Ese hallazgo obligó a Amanda Peet a someterse a una biopsia guiada por resonancia magnética, procedimiento que retrató con crudeza como una experiencia físicamente intensa y emocionalmente agotadora.

Al concluir, su médica le indicó que había un 50% de probabilidades de que hubiera más cáncer. Dos días después llegó la confirmación esperada: la segunda masa era benigna.

El tratamiento quedaría limitado a una tumorectomía y radioterapia, descartándose la quimioterapia y la mastectomía.

“La radiación no fue tan mala comparada con la biopsia, hasta el tramo final, cuando mi pezón quedó carbonizado y con ampollas, como un malvavisco demasiado tostado”, contó.

En enero, dos semanas después de recibir su primer resultado limpio, una enfermera de cuidados paliativos advirtió a Peet que su madre moriría en cuestión de días.
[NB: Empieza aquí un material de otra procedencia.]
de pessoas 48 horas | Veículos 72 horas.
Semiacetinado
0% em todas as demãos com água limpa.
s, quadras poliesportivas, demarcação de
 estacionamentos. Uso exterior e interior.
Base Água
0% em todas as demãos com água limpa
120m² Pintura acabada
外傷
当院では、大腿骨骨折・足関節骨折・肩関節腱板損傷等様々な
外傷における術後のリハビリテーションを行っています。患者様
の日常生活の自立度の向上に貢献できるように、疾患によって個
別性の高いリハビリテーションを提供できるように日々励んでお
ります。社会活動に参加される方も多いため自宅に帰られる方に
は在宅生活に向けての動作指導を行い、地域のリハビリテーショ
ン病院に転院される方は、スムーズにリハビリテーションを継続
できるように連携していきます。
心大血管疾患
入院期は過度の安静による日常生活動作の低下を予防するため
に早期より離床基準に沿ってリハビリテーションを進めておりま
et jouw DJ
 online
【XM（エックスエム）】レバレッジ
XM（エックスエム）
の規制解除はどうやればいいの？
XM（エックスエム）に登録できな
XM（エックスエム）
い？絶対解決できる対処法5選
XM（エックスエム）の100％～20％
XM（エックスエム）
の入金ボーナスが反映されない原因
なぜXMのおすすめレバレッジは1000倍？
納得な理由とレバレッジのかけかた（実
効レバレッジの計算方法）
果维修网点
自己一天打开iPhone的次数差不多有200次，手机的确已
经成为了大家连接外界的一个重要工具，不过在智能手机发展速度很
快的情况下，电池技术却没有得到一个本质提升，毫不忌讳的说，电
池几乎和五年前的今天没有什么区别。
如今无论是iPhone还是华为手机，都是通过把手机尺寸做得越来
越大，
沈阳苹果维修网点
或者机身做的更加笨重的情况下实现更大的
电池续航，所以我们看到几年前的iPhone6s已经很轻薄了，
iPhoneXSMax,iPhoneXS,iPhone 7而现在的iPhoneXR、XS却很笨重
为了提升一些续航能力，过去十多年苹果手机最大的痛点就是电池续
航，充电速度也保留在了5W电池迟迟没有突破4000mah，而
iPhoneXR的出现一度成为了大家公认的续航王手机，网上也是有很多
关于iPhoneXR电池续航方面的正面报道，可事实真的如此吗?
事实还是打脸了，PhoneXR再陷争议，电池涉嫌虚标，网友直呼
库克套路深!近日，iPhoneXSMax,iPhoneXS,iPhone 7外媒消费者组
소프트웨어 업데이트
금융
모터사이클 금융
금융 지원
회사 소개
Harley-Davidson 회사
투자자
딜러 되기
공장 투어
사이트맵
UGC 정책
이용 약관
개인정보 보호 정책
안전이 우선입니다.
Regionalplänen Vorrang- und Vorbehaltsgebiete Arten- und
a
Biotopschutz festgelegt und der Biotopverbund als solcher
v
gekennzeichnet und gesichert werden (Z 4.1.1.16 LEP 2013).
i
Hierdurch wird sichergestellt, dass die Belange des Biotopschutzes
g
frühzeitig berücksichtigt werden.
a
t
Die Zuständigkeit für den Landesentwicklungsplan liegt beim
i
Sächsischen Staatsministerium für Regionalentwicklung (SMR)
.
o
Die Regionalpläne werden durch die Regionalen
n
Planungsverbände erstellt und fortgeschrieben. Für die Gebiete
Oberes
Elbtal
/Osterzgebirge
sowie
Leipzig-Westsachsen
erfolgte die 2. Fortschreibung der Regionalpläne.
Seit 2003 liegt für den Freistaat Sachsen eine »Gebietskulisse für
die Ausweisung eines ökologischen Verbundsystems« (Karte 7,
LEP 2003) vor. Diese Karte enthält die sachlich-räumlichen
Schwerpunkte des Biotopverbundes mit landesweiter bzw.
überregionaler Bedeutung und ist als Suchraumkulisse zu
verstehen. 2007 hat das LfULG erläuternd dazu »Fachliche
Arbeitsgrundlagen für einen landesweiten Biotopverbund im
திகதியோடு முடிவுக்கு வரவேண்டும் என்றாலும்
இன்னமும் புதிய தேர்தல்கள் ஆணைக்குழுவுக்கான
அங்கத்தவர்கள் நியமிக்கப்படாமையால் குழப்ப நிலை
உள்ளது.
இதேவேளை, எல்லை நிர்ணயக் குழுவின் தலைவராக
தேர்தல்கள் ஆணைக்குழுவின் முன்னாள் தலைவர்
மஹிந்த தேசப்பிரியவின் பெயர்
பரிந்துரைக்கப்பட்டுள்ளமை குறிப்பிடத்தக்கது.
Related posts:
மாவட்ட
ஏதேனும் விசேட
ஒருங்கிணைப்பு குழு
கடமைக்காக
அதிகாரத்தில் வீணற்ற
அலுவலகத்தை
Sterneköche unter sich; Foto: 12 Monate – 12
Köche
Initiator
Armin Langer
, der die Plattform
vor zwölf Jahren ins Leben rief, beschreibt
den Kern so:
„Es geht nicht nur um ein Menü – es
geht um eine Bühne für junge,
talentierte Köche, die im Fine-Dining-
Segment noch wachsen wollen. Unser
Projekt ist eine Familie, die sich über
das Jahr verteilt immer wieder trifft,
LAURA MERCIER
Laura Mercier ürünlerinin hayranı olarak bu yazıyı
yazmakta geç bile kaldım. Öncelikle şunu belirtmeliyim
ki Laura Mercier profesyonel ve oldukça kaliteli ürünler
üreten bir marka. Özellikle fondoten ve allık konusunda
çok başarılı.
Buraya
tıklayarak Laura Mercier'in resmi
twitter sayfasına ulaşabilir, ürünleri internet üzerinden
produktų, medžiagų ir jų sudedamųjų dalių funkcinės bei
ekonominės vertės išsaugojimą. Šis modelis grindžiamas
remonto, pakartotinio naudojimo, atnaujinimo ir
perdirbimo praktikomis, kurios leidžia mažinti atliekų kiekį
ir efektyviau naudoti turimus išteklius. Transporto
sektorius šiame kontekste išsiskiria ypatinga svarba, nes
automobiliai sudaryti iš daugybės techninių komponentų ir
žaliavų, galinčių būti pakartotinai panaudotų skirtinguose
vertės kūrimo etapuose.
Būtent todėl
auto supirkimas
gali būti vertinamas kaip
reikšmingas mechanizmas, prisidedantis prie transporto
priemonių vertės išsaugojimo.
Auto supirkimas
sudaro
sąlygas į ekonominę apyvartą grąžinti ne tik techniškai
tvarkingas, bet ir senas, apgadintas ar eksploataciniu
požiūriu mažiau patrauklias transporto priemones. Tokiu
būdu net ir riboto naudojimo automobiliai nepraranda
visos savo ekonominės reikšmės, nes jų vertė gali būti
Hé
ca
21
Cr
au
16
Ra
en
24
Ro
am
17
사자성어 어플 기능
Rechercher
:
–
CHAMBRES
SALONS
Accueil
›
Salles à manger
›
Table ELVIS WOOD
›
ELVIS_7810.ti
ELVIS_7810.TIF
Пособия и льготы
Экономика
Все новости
La actriz estuvo a su lado en sus últimos momentos.

“No estaba segura de si mi mamá sabía que me estaba mirando a mí o si yo era solo una constelación de formas interesantes y sin cuerpo”, agregó en The New Yorker.

La experiencia de Amanda Peet con la radioterapia dejó secuelas físicas notables, como quemaduras severas en el pezón, según relató en su testimonio (REUTERS/Daniel Cole)
La experiencia de Amanda Peet con la radioterapia dejó secuelas físicas notables, como quemaduras severas en el pezón, según relató en su testimonio (REUTERS/Daniel Cole)

Finalmente, le dedicó una de sus expresiones habituales de saludo y, al comprender que su madre se comunicaba sin palabras, optó por el silencio. “El tiempo se acababa y, además, ya le había contado todo”, concluyó.